▶ [WORK INSTRUCTION]
After locating the line with "66: (325, 229, 2.69)" in the data that follows, return it and every later line exactly, up to and including the line with "79: (567, 347, 1.70)".

ENTRIES PROVIDED section start

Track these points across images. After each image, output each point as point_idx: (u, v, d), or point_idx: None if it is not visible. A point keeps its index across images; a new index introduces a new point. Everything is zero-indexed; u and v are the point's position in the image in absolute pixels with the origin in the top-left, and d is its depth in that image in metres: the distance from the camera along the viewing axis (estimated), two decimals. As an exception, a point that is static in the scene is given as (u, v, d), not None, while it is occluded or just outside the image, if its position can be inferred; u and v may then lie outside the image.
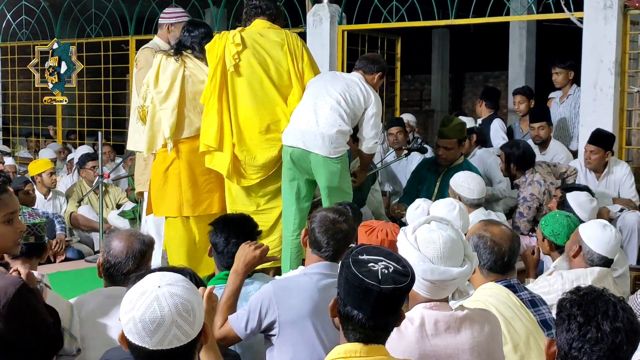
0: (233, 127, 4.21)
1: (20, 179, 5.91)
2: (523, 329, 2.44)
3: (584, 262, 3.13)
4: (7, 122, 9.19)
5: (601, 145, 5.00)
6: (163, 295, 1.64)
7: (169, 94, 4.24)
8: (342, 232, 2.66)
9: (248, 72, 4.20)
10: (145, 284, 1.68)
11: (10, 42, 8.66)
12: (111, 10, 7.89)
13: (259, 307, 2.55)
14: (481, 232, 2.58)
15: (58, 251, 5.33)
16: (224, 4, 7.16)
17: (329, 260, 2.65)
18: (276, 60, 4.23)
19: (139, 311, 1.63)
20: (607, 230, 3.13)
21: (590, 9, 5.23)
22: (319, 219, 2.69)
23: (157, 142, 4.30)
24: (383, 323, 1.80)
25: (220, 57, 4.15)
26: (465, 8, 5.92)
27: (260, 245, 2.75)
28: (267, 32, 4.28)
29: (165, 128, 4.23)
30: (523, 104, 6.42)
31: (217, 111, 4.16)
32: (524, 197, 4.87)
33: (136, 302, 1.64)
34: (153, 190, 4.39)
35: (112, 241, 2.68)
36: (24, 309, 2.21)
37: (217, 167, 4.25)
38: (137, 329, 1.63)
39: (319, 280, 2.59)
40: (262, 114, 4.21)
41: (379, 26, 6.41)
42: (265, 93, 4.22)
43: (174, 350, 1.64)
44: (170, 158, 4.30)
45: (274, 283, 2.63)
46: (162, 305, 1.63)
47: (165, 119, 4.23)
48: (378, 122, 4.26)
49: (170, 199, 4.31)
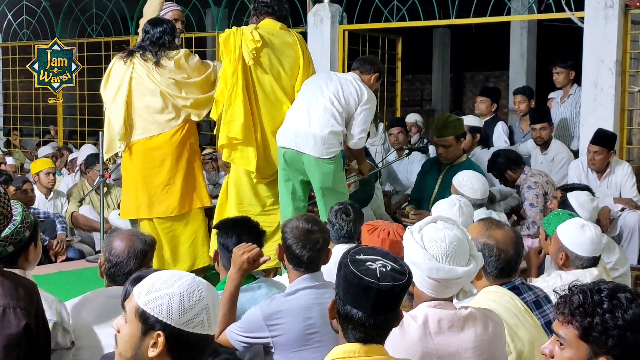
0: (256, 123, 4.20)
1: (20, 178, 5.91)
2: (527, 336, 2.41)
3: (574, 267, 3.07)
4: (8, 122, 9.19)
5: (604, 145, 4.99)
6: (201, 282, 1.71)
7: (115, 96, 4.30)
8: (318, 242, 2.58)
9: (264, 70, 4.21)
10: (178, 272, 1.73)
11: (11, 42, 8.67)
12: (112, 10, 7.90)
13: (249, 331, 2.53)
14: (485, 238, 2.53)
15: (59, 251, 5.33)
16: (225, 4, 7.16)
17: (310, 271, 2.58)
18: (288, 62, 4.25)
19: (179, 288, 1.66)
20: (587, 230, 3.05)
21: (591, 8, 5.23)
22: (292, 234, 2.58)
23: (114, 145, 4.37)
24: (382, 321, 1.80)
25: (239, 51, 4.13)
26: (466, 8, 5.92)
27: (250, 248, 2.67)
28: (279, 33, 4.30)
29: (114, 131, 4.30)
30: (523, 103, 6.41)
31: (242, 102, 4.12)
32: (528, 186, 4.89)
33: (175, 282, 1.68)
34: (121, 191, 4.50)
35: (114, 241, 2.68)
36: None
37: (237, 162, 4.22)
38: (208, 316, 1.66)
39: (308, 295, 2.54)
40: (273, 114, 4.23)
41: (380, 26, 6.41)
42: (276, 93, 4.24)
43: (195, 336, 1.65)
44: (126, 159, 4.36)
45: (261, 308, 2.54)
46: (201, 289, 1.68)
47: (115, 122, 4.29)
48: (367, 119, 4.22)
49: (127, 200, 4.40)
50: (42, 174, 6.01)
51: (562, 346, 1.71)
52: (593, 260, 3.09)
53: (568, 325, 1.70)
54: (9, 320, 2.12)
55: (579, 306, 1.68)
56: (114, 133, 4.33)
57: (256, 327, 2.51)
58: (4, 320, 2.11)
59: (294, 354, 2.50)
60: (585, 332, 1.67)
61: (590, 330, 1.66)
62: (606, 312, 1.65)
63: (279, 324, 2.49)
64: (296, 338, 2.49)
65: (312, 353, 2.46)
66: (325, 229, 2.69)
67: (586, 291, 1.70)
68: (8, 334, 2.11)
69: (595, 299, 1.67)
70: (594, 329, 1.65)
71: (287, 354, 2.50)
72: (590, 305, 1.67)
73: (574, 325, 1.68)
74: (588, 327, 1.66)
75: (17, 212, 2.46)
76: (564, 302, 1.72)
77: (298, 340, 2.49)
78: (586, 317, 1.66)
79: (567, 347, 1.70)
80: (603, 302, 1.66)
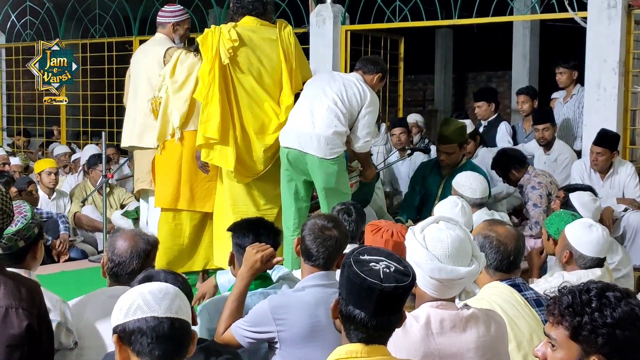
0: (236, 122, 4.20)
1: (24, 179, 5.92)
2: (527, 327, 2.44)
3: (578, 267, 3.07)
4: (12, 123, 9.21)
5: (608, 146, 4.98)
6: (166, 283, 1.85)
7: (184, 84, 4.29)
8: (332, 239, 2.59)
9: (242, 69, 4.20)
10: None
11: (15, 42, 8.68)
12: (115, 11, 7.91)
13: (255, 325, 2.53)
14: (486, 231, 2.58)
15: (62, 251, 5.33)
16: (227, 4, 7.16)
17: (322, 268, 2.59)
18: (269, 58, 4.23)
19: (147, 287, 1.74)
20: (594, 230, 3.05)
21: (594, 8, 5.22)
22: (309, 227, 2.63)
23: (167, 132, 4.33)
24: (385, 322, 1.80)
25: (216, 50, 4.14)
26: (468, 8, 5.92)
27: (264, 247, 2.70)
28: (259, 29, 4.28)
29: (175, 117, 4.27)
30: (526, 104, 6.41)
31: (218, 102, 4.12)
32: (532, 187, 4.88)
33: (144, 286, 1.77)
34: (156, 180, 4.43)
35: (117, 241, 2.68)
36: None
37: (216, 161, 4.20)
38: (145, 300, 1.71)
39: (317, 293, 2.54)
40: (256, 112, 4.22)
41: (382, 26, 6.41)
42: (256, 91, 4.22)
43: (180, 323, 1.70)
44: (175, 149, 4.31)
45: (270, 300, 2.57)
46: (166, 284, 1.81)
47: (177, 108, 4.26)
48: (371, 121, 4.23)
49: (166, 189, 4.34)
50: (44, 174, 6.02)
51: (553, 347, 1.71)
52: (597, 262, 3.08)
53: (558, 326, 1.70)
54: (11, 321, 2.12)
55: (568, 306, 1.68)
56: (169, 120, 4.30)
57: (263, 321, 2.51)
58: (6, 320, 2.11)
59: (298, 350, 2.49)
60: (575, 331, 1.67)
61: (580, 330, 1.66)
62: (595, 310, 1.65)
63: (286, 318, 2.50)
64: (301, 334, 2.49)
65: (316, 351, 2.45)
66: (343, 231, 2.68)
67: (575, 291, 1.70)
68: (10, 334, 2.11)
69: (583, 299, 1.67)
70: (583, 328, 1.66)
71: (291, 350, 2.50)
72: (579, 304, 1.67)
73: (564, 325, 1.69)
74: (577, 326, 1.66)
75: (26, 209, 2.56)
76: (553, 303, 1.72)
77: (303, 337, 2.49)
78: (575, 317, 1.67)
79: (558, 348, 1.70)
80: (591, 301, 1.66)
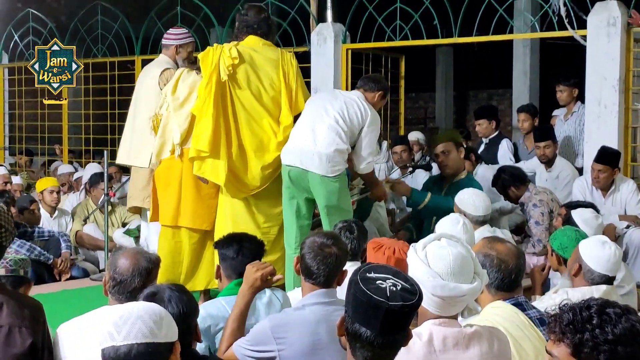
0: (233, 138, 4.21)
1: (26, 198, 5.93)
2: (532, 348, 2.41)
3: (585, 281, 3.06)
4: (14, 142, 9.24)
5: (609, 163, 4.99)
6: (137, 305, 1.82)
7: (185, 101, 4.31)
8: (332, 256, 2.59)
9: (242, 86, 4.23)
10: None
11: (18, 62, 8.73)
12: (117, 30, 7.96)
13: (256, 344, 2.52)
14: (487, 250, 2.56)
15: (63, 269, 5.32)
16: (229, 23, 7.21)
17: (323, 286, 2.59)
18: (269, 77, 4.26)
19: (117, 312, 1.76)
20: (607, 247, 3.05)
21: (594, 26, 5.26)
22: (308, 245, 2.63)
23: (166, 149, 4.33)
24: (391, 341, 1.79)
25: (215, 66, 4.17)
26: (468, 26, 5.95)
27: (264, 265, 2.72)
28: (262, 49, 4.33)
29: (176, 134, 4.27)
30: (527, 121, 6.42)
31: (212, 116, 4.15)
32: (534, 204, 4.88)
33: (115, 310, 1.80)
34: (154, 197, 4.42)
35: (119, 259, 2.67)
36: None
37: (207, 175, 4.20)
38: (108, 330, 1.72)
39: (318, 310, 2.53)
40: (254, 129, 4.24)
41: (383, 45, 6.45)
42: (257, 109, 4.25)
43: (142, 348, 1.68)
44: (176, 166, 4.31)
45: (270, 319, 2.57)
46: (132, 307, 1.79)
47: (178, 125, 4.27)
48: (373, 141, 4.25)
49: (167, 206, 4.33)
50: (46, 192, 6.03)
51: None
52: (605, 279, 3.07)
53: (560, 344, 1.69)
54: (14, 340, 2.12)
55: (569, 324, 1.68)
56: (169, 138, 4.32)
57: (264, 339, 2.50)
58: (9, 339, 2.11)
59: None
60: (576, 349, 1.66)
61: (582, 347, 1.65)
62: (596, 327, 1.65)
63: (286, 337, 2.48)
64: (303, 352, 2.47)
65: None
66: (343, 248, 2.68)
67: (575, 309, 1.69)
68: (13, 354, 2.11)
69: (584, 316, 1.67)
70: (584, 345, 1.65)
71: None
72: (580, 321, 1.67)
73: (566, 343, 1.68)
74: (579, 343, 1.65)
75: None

ENTRIES PROVIDED section end

▶ [RESPONSE TO THIS TASK]
66: (325, 229, 2.69)
67: (586, 291, 1.70)
68: (8, 334, 2.11)
69: (595, 299, 1.67)
70: (594, 329, 1.65)
71: (287, 354, 2.50)
72: (590, 305, 1.67)
73: (574, 325, 1.68)
74: (588, 327, 1.66)
75: (17, 212, 2.46)
76: (564, 302, 1.72)
77: (298, 340, 2.49)
78: (586, 317, 1.66)
79: (567, 347, 1.70)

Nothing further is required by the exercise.